According to Red Hat, security controls for Kubernetes are difficult to customize and integration into operational environment, which has led some organizations to bypass them entirely, leaving an application more vulnerable to attack. This is apparent on every layer of Kubernetes implementation, with organizations bypassing the implementation of SELinux and pod-to-pod communication security mechanisms through network policies and role-based access controls.
“Because Kubernetes security also extends into application security, container security, identity management, and zero trust, security professionals must have basic familiarity with all of them and be able to collaborate across the team,” said Sandy Carielli, a principal analyst at Forrester, to ITPro. “Kubernetes is a Venn diagram over security disciplines and organizations can’t confine their discussion of Kubernetes security to just the Kubernetes settings.”
Despite the high levels of security incidents and delays to application deployment, developers are worried that Kubernetes security is not taken seriously enough. About a quarter of respondents are worried that their organizations container strategy is being implemented too slow, while 14 percent say it does not take into account compliance needs.
Security incidents have real-life impacts on employees and organizations, with 20 percent of respondents stating that an incident led to an employee termination and 33 percent experiencing a loss of revenue or customer due to an incident.
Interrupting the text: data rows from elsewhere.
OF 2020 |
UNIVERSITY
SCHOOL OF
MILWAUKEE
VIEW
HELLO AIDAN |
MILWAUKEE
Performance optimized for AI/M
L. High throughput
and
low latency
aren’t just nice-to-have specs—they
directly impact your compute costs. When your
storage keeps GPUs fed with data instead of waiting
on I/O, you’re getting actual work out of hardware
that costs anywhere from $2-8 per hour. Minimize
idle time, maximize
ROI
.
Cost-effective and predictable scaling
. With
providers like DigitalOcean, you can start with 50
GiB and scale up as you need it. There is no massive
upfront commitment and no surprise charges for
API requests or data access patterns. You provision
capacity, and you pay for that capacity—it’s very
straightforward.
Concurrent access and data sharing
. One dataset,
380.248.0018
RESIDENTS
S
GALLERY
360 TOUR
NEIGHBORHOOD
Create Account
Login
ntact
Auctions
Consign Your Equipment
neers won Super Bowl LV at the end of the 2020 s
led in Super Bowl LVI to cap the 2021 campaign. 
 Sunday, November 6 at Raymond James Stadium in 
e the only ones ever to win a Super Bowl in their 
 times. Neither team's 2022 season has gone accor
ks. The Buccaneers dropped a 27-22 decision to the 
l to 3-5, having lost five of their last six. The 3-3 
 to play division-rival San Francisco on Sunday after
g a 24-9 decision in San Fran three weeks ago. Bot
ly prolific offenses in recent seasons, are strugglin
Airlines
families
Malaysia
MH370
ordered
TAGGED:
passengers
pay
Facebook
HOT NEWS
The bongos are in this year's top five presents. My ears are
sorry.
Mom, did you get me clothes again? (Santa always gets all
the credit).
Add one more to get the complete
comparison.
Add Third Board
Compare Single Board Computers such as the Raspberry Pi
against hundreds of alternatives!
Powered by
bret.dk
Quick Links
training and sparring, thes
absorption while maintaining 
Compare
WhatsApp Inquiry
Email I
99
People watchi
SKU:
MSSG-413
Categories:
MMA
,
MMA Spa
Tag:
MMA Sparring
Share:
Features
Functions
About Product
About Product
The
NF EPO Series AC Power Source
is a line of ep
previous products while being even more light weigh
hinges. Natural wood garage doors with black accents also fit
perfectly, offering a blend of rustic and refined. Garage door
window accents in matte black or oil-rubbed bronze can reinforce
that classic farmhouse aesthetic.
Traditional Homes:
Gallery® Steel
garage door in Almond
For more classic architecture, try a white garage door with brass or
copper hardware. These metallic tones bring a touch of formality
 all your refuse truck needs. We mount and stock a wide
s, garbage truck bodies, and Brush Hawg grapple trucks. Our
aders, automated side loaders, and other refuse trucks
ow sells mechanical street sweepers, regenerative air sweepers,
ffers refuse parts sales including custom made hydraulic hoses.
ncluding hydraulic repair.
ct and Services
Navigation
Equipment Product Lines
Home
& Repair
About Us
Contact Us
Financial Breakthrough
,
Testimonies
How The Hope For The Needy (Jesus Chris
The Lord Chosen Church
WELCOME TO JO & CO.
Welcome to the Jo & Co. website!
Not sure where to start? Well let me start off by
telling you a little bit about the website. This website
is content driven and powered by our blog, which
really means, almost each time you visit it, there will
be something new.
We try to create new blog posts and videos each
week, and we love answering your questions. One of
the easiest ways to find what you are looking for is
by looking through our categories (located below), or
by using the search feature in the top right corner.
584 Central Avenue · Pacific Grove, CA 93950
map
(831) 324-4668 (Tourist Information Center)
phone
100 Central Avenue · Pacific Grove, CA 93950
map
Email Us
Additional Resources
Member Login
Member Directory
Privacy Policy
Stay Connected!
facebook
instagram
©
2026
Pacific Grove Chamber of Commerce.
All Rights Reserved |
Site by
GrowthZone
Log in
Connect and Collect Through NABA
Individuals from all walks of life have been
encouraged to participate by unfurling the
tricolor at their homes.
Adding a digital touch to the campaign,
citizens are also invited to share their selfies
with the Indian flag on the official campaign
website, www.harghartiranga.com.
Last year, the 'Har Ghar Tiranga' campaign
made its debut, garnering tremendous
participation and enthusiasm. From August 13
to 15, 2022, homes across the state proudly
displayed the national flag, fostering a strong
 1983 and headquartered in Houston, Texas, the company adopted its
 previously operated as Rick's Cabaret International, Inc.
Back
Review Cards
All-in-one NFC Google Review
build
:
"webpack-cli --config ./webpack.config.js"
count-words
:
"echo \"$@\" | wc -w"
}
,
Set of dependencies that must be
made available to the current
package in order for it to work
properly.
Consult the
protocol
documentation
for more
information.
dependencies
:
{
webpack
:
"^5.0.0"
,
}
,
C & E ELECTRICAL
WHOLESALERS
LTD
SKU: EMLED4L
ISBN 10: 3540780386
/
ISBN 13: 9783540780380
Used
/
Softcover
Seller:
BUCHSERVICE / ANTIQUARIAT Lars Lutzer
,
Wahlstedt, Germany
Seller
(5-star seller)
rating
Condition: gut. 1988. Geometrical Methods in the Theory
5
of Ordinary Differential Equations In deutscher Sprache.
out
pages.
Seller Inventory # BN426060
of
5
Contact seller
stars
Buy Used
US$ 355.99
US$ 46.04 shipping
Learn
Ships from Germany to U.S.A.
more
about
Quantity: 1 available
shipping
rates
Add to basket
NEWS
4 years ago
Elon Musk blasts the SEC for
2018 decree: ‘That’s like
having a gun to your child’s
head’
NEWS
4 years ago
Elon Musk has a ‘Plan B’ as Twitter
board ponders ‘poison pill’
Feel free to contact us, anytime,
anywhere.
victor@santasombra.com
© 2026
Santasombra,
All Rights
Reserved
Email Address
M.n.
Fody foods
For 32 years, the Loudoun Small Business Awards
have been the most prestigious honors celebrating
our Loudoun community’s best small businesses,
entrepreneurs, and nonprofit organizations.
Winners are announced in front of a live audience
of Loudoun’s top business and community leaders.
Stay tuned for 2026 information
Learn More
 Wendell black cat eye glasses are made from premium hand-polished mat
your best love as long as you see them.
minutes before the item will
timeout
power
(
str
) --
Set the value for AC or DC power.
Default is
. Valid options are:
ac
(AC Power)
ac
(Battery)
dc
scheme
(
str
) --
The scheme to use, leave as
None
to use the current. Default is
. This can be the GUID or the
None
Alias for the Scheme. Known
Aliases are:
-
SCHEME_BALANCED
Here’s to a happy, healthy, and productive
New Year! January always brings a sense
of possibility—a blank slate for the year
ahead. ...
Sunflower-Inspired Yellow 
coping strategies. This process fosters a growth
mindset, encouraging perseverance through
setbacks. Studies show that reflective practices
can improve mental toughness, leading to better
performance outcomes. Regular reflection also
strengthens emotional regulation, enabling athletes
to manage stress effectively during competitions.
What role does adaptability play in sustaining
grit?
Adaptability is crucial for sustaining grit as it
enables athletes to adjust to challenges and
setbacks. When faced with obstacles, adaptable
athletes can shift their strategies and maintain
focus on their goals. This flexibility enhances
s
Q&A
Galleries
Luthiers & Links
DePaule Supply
A further 39 percent of respondents said a security incident had a negative impact to product success post launch.
Even with all of the security worries, there hasn’t been a slow down in Kubernetes adoption, although organizations on the whole are getting better at implementing a security strategy pre-deployment and retaining that strategy throughout the deployment of Kubernetes. The Cloud Native Computing Foundation has also, over the past half decade, added more security features to Kubernetes as standard, although organizations are still having some trouble configuring them, and quite a few turn them off by default.
In its summary, Red Hat said that organizations should start security strategies early and extend them across the full life cycle, use Kubernetes-native security architectures and controls, and build a bridge between DevOps and SecOps to enable a more cohesive security ecosystem.